(Collection entries)
-- Opening Marker --
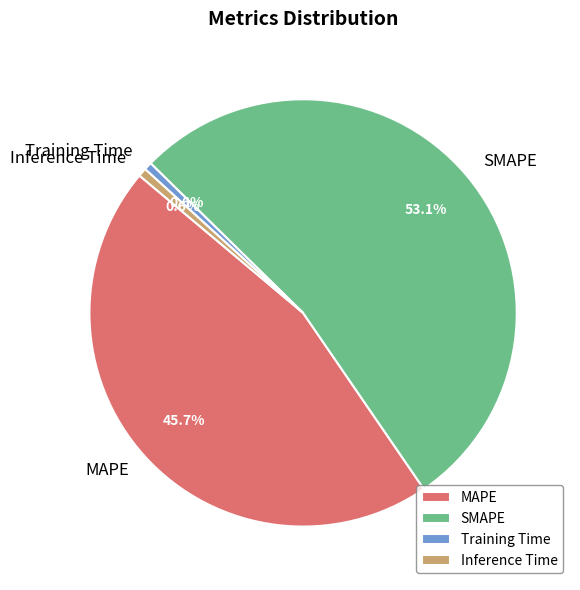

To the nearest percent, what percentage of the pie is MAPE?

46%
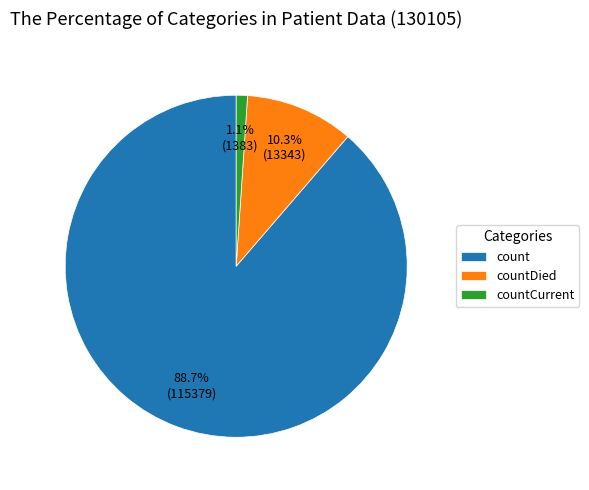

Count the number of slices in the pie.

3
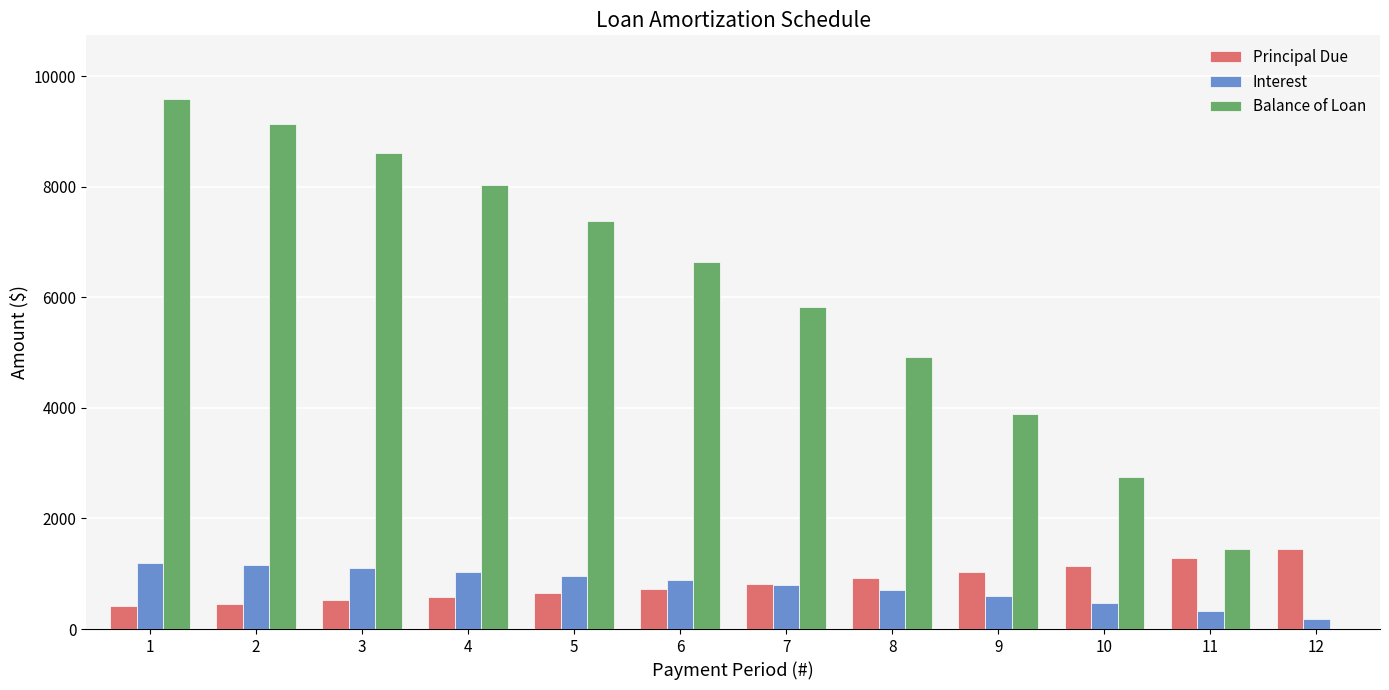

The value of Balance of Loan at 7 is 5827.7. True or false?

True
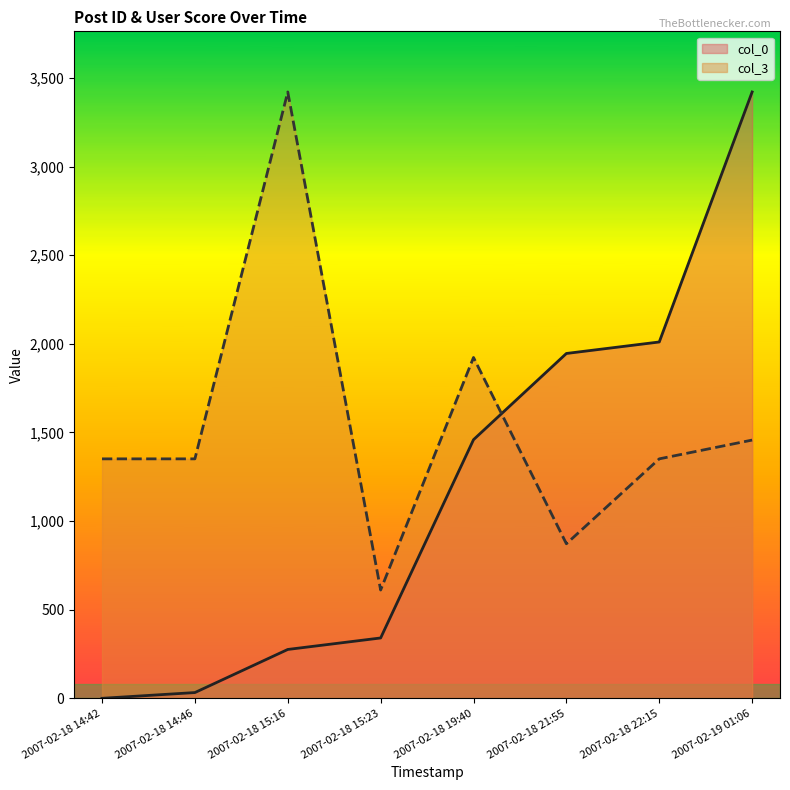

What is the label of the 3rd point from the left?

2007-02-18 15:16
-- Closing Marker --
-- Opening Marker --
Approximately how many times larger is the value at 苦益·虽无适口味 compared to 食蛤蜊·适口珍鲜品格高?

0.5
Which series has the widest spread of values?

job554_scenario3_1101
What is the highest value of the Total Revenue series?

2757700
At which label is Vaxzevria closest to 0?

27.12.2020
-- Closing Marker --
*Assigned task*
List each line above that contains the word "True".

*Solved exercise*
The value of Balance of Loan at 7 is 5827.7. True or false?
True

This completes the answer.